Although subclinical infection appears to be common, symptomatic primary HHV-8 infection has been described in immunocompetent children. Patients commonly have fever and a maculopapular rash or a mononucleosis-like syndrome, with full recovery the rule. In immunocompromised patients, primary infection has been associated with fever, rash, splenomegaly, pancytopenia, and lymphoid hyperplasia, and may be quite severe. Additionally, preliminary data suggest that transfusion-associated primary infection with HHV-8 is associated with an increased risk of mortality.

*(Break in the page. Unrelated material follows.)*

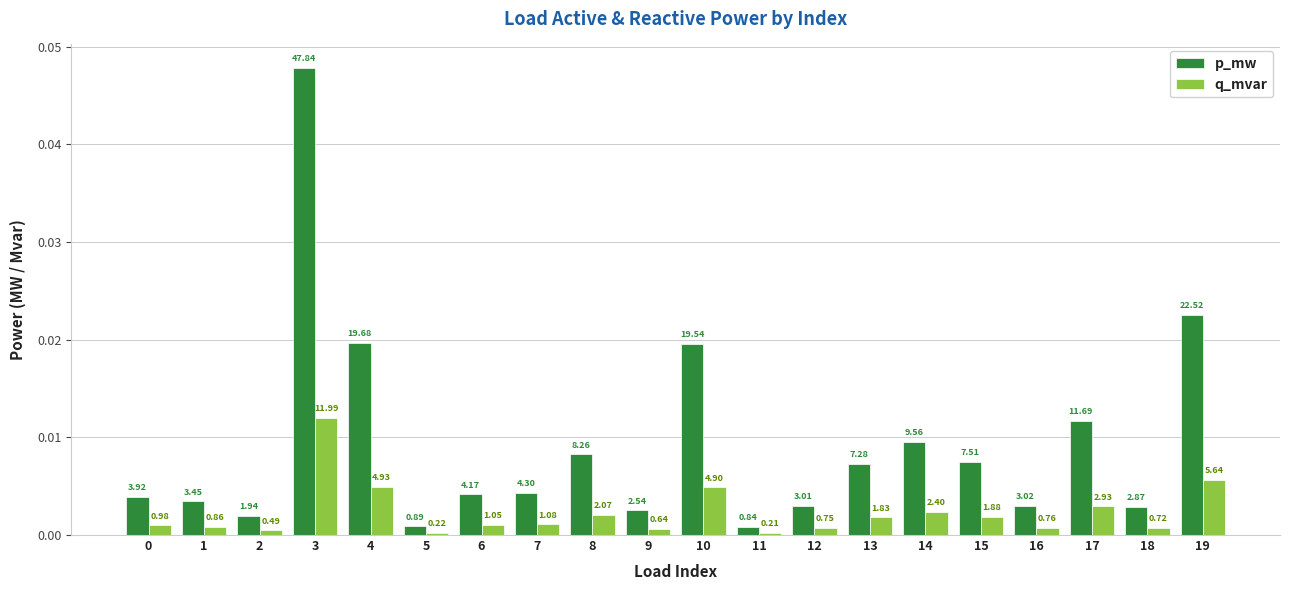

The value of p_mw at 3 is 0.0. True or false?

True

Even in regions with high rates of seroprevalence, the development of KS is uncommon. KS has several different clinical forms; each includes multifocal, angiogenic lesions arising from vascular endothelial cells infected with HHV-8. Classic KS is an indolent disorder seen in elderly men with limited involvement of the skin of the lower extremities. Endemic KS is more aggressive, occurring in children and young people, primarily in Africa, and can include visceral involvement as well as widespread cutaneous lesions (patches, plaques, or nodules). Posttransplantation KS and AIDS-related KS are the most severe forms, with disseminated lesions, often in the gastrointestinal tract and lungs, with or without cutaneous findings.

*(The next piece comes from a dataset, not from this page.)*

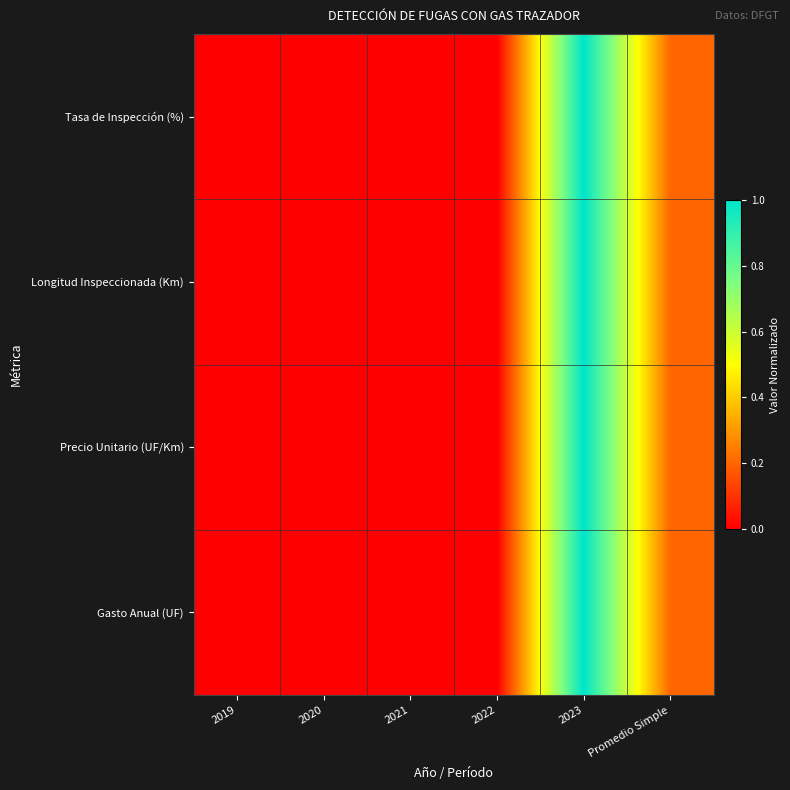

At how many categories does at least one series exceed 0?

2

Primary effusion–based lymphoma is a rare disease caused by HHV-8 that is seen most commonly in HIV-infected individuals. It consists of lymphomatous invasion of the serosal surfaces of the pleura, pericardium, and peritoneum. Similarly, multicentric Castleman disease is an unusual lymphoproliferative disorder characterized by anemia, thrombocytopenia, generalized lymphadenopathy, and constitutional symptoms and frequently associated with HHV-8 infection and a high degree of viral replication.

Diagnosis

Serologic assays, including immunofluorescence and enzyme-linked immunosorbent assays, are the primary methods of diagnosing infection with HHV-8. However, testing has limited sensitivity, specificity, and reproducibility and is primarily a research tool with no universally recognized standard assays. Additionally, the loss of antibodies over time, referred to as seroreversion, has been described, further complicating serodiagnosis. Immunohistochemistry and molecular methods are available for the detection of HHV-8 in tissue samples and are utilized in the diagnosis of KS, PEL, and MCD, alongside their disease-specific clinical manifestations.

Treatment

Treatment for KS, PEL, and MCD is multifaceted and includes attempts to control malignant proliferations with traditional chemotherapeutic regimens and biologic agents as well as agents aimed at specific cellular pathways targeted by HHV-8 proteins. Combined antiretroviral therapy (ART) is a mainstay of both prevention and therapy for HHV-8 related disease in HIV-infected patients. In HIV-associated KS, treatment with ART alone is often used for the control of mild (i.e., cutaneous) disease, while ART plus chemotherapy is utilized for more severe disease. In transplantation-associated KS, the first line of treatment includes decreasing immunosuppression, often in association with a switch from calcineurin inhibitors to sirolimus (rapamycin) to block the mammalian target of rapamycin pathway. Severe disease frequently requires the use of traditional chemotherapy as well. The role of specific antiherpesvirus antiviral treatment is unclear. Oral valganciclovir decreases the detection of HHV-8 in saliva, and ganciclovir treatment has been associated with decreased rates of development of KS in HIV-infected individuals. However, results of using antivirals in the treatment of established disease have been generally disappointing. The prognosis for PEL tends to be poor despite the use of traditional chemotherapy, while rituximab (anti-CD20)–based therapy has been highly successful for MCD treatment. However, relapse and the development of lymphoma following treatment can still occur. Rituximab treatment may also worsen concurrent KS without additional agents.